- Born: 8 October 1936 (age 88) Liverpool, England
- Occupation(s): Musician, composer
- Known for: Mellotron

= Geoff Unwin =

English musician and composer

Geoff Unwin (born 8 October 1936) is an English musician and composer. He was an early user and promoter of the Mellotron, a tape-based sampling keyboard, and co-wrote the theme music for the first On the Buses film.

==Biography==
Unwin was born on 8 October 1936 and grew up in Norris Green, Liverpool. He studied at a branch of the London College of Music in Liverpool and started playing in variety theatre in 1947.

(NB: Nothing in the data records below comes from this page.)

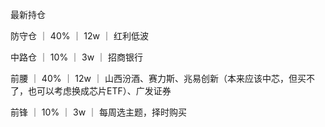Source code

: 最新持仓

防守仓 ｜ 40% ｜ 12w ｜ 红利低波

中路仓 ｜ 10% ｜ 3w ｜ 招商银行

前腰 ｜ 40% ｜ 12w ｜ 山西汾酒、赛力斯、兆易创新（本来应该中芯，但买不了，也可以考虑换成芯片ETF）、广发证券

前锋 ｜ 10% ｜ 3w ｜ 每周选主题，择时购买
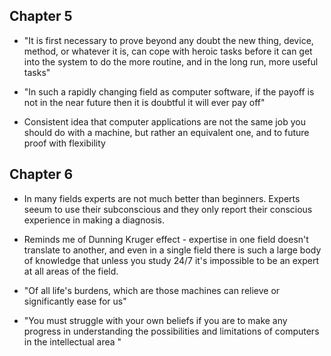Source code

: ## Chapter 5

- "It is first necessary to prove beyond any doubt the new thing, device, method, or whatever it is, can cope with heroic tasks before it can get into the system to do the more routine, and in the long run, more useful tasks"

- "In such a rapidly changing field as computer software, if the payoff is not in the near future then it is doubtful it will ever pay off"

- Consistent idea that computer applications are not the same job you should do with a machine, but rather an equivalent one, and to future proof with flexibility

## Chapter 6

- In many fields experts are not much better than beginners. Experts seeum to use their subconscious and they only report their conscious experience in making a diagnosis.

- Reminds me of Dunning Kruger effect - expertise in one field doesn't translate to another, and even in a single field there is such a large body of knowledge that unless you study 24/7 it's impossible to be an expert at all areas of the field.

- "Of all life's burdens, which are those machines can relieve or significantly ease for us"

- "You must struggle with your own beliefs if you are to make any progress in understanding the possibilities and limitations of computers in the intellectual area "
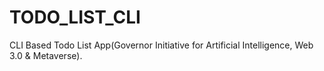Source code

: # TODO_LIST_CLI
CLI Based Todo List App(Governor Initiative for Artificial Intelligence, Web 3.0 &amp; Metaverse).
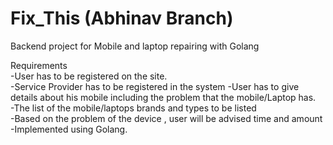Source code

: # Fix_This (Abhinav Branch)
Backend project for Mobile and laptop repairing with Golang 

Requirements\
-User has to be registered on the site.\
-Service Provider has to be registered in the system
-User has to give details about his mobile including the problem that the mobile/Laptop has.\
-The list of the mobile/laptops brands and types to be listed\
-Based on the problem of the device , user will be advised time and amount\
-Implemented using Golang.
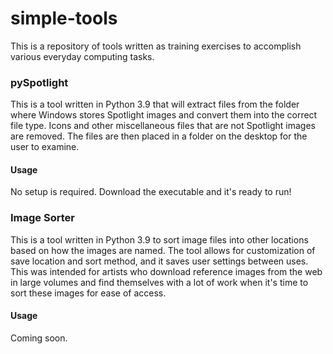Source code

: # simple-tools
This is a repository of tools written as training exercises to accomplish various everyday computing tasks.

### pySpotlight
This is a tool written in Python 3.9 that will extract files from the folder where Windows stores Spotlight images and convert them into the correct file type. Icons and other miscellaneous files that are not Spotlight images are removed. The files are then placed in a folder on the desktop for the user to examine.

#### Usage
No setup is required. Download the executable and it's ready to run!

### Image Sorter
This is a tool written in Python 3.9 to sort image files into other locations based on how the images are named. The tool allows for customization of save location and sort method, and it saves user settings between uses. This was intended for artists who download reference images from the web in large volumes and find themselves with a lot of work when it's time to sort these images for ease of access. 

#### Usage
Coming soon.

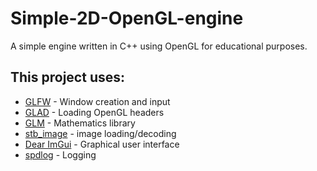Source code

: # Simple-2D-OpenGL-engine
A simple engine written in C++ using OpenGL for educational purposes.

## This project uses:
- [GLFW](https://github.com/glfw/glfw) - Window creation and input
- [GLAD](https://glad.dav1d.de/) - Loading OpenGL headers
- [GLM](https://github.com/g-truc/glm) - Mathematics library
- [stb_image](https://github.com/nothings/stb/blob/master/stb_image.h) - image loading/decoding
- [Dear ImGui](https://github.com/ocornut/imgui) - Graphical user interface
- [spdlog](https://github.com/gabime/spdlog) - Logging
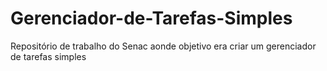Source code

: # Gerenciador-de-Tarefas-Simples
Repositório de trabalho do Senac aonde objetivo era criar um gerenciador de tarefas simples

By 1962, he was working in The Magic Carpet Inn in Chelsea, London, where he was spotted by big band leader Eric Robinson and television personality and magician David Nixon. He started working for Robinson and Nixon through their company Mellotronics, and it was through this association that he became the featured artist on Mellotron promotional appearances, both live and on television and radio. He featured on a ten-minute promotional film made by Pathé that was regularly shown in cinemas and appeared on the children's television show Blue Peter, demonstrating the Mellotron to Valerie Singleton. Unwin claims to have visited John Lennon when Lennon was living in Weybridge, Surrey in the mid-1960s "to give him a few pointers" and toured South Africa in 1966.

Unwin left Mellotronics in 1969 and started working for EMI as an A&R man and producer, where he composed the music for the first film version of On The Buses, including co-writing the theme tune with Roger Ferris.

Unwin moved to Spain in the mid-1980s after his daughter, Naomi, decided to relocate there after getting married but returned to the UK in 1988. Naomi later found fame on the Spanish television show Un, Dos, Tres.